I always wanted to find out the performance difference among different ZFS types, such as mirror, RAIDZ, RAIDZ2, RAIDZ3, Striped, two RAIDZ vdevs vs one RAIDZ2 vdev etc. So I decide to create an experiment to test these ZFS types. Before we talk about the test result, let’s go over some background information, such as the details of each design and the hardware information.
Background
Here is a machine I used for experiment. It is a consumer grade desktop computer manufactured back in 2014:
CPU: Intel(R) Core(TM) i7-4770 CPU @ 3.40GHz / quard cores / 8 threads
OS: CentOS Linux release 7.3.1611 (Core)
Kernel: Linux 3.10.0-514.6.1.el7.x86_64 #1 SMP Wed Jan 18 13:06:36 UTC 2017 x86_64 x86_64 x86_64 GNU/Linux
Memory: 20 GB (2GB x 4)
Hard drives: 5 TB x 8
(Every hard drive is 4k sectors, non-SSD, consumer grade, connected via a PCI-e x 16 raid card with SAS interface)
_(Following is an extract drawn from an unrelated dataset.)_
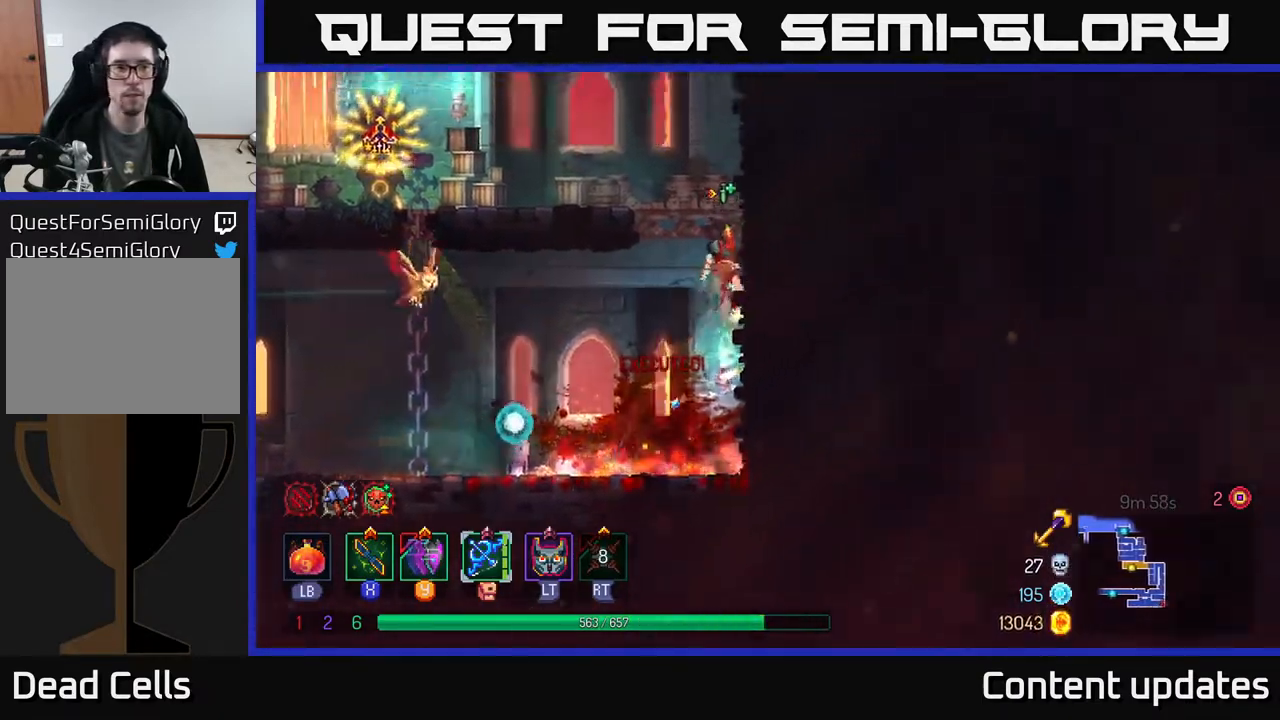
{"buttons": ["B"], "left_stick": "left", "right_stick": "center", "events": [[50, "left_stick", "up-left"], [233, "left_stick", "left"], [500, "B", "down"]]}
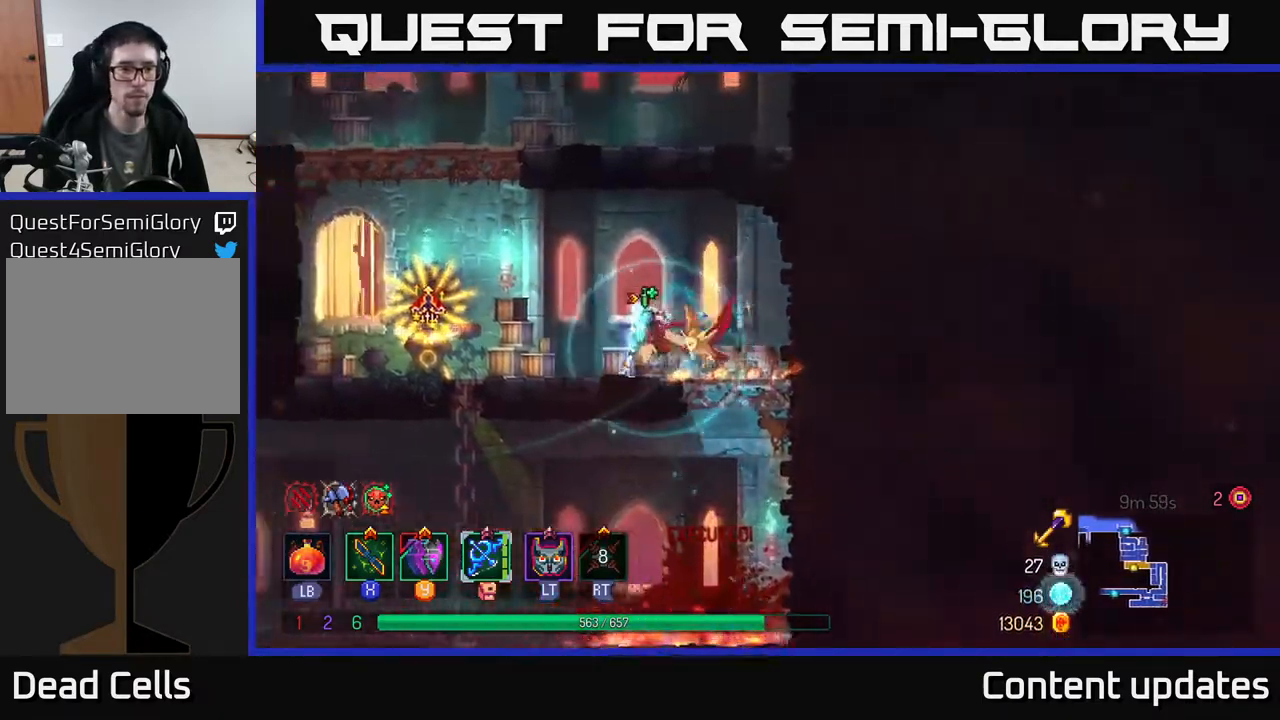
{"buttons": [], "left_stick": "center", "right_stick": "center", "events": [[150, "B", "up"], [333, "R1", "down"], [333, "left_stick", "up-right"], [433, "R1", "up"], [433, "left_stick", "center"]]}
System Settings: Everything is system default. Nothing has been done to the kernel configuration.
Also, I tried to keep each test simple. Therefore I didn’t do anything special:
zpool create -f myzpool (different settings go here...)
zfs create myzpool/data
To optimize the I/O performance, the block size of the zpool is based on the physical sector of the hard drive. In my case, all of the hard drives have 4k (4096 bytes) sectors, which is translated to 2^12, therefore, the ashift value of the zpool is 12.
zdb | grep ashift
ashift: 12
To measure the write performance, I first generate a zero based file with the size of 41GB and output to the zpool directly. To measure the read performance, I read the file and output to /dev/null. Notice that the file size is very large (41GB) such that it does not fit in the arc cache memory (50% of the system memory, i.e., 10GB). Notice that the block size is the physical sector of the hard drive.
One of the readers asked me why I use a large file instead of many small files. There are few reasons:
- It is very easy to stress test / saturate the bandwidth (connection in between the hard drives, network etc) when working with large file.
- The results of testing large files is more consistent.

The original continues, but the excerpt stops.